• Try it: For each record below, retype the text exactly and omit any image.

• Provided records:
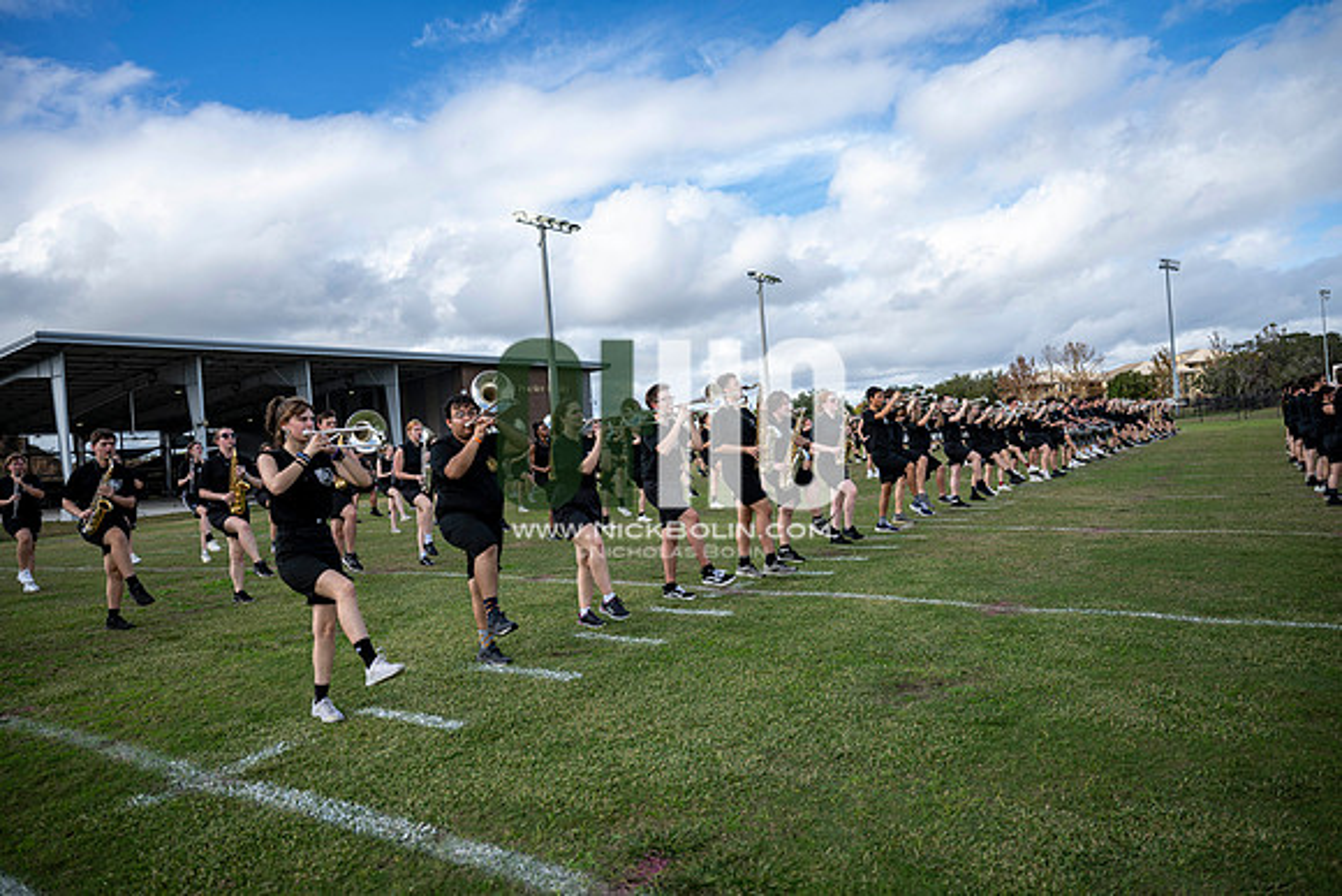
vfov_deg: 53.2
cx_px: 671
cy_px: 448
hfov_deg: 73.7
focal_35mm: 24
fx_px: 895
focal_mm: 24
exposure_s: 1/1250
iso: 125
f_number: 2.8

• Answer section:
vfov_deg: 53.2
cx_px: 671
cy_px: 448
hfov_deg: 73.7
focal_35mm: 24
fx_px: 895
focal_mm: 24
exposure_s: 1/1250
iso: 125
f_number: 2.8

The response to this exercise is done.